→ Aim of the exercise: Transcribe the records below exactly as written, from the opening line through the line that contains "ribed as Left-wing oligarchy.".

→ Data supplied:
:::::

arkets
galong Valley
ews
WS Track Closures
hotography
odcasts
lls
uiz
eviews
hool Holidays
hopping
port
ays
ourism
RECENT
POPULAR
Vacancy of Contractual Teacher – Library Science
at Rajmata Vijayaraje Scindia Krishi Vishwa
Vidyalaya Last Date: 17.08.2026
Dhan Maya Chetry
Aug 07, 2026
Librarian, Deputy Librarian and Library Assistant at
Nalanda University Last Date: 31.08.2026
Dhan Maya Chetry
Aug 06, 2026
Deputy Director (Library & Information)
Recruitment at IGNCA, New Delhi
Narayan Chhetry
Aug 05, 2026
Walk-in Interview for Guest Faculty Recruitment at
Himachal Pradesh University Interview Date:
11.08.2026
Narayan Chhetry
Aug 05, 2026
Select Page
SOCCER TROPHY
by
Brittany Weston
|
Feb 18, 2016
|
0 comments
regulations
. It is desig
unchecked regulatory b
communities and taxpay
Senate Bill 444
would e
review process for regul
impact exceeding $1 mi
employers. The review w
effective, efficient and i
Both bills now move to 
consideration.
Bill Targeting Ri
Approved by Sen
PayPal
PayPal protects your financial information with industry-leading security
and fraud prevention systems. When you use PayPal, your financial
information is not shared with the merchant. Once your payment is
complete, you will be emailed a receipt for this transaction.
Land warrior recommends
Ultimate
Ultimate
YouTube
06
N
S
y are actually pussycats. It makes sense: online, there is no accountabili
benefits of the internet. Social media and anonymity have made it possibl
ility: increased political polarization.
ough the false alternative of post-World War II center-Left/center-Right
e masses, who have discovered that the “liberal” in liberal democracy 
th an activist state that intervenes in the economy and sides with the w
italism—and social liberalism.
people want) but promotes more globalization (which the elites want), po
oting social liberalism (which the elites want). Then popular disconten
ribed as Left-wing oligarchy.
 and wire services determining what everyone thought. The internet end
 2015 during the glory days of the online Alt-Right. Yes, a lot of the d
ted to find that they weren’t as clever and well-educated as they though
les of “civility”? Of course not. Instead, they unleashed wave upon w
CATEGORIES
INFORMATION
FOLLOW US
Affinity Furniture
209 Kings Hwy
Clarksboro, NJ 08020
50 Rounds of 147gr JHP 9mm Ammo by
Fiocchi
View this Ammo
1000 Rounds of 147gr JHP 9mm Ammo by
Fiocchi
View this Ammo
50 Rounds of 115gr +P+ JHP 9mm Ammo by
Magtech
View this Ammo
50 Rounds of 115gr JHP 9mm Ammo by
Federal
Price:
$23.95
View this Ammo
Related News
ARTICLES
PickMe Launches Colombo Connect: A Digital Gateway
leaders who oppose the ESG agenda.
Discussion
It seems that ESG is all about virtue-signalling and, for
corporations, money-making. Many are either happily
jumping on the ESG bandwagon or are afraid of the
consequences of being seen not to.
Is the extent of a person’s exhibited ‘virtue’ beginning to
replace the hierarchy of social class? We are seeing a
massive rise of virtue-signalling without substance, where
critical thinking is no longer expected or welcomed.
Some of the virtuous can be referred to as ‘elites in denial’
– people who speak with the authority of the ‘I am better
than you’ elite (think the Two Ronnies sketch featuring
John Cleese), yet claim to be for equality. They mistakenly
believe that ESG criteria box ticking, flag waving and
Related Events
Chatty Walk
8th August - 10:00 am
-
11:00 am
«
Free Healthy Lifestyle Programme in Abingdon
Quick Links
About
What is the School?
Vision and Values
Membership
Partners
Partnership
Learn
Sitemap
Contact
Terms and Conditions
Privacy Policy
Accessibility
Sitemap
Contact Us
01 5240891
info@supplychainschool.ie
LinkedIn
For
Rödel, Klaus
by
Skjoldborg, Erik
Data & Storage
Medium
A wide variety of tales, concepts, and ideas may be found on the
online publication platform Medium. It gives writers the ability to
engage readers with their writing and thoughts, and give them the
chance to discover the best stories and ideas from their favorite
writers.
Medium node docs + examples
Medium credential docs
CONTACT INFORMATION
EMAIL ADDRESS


:::::

→ Answer to this task:
arkets
galong Valley
ews
WS Track Closures
hotography
odcasts
lls
uiz
eviews
hool Holidays
hopping
port
ays
ourism
RECENT
POPULAR
Vacancy of Contractual Teacher – Library Science
at Rajmata Vijayaraje Scindia Krishi Vishwa
Vidyalaya Last Date: 17.08.2026
Dhan Maya Chetry
Aug 07, 2026
Librarian, Deputy Librarian and Library Assistant at
Nalanda University Last Date: 31.08.2026
Dhan Maya Chetry
Aug 06, 2026
Deputy Director (Library & Information)
Recruitment at IGNCA, New Delhi
Narayan Chhetry
Aug 05, 2026
Walk-in Interview for Guest Faculty Recruitment at
Himachal Pradesh University Interview Date:
11.08.2026
Narayan Chhetry
Aug 05, 2026
Select Page
SOCCER TROPHY
by
Brittany Weston
|
Feb 18, 2016
|
0 comments
regulations
. It is desig
unchecked regulatory b
communities and taxpay
Senate Bill 444
would e
review process for regul
impact exceeding $1 mi
employers. The review w
effective, efficient and i
Both bills now move to 
consideration.
Bill Targeting Ri
Approved by Sen
PayPal
PayPal protects your financial information with industry-leading security
and fraud prevention systems. When you use PayPal, your financial
information is not shared with the merchant. Once your payment is
complete, you will be emailed a receipt for this transaction.
Land warrior recommends
Ultimate
Ultimate
YouTube
06
N
S
y are actually pussycats. It makes sense: online, there is no accountabili
benefits of the internet. Social media and anonymity have made it possibl
ility: increased political polarization.
ough the false alternative of post-World War II center-Left/center-Right
e masses, who have discovered that the “liberal” in liberal democracy 
th an activist state that intervenes in the economy and sides with the w
italism—and social liberalism.
people want) but promotes more globalization (which the elites want), po
oting social liberalism (which the elites want). Then popular disconten
ribed as Left-wing oligarchy.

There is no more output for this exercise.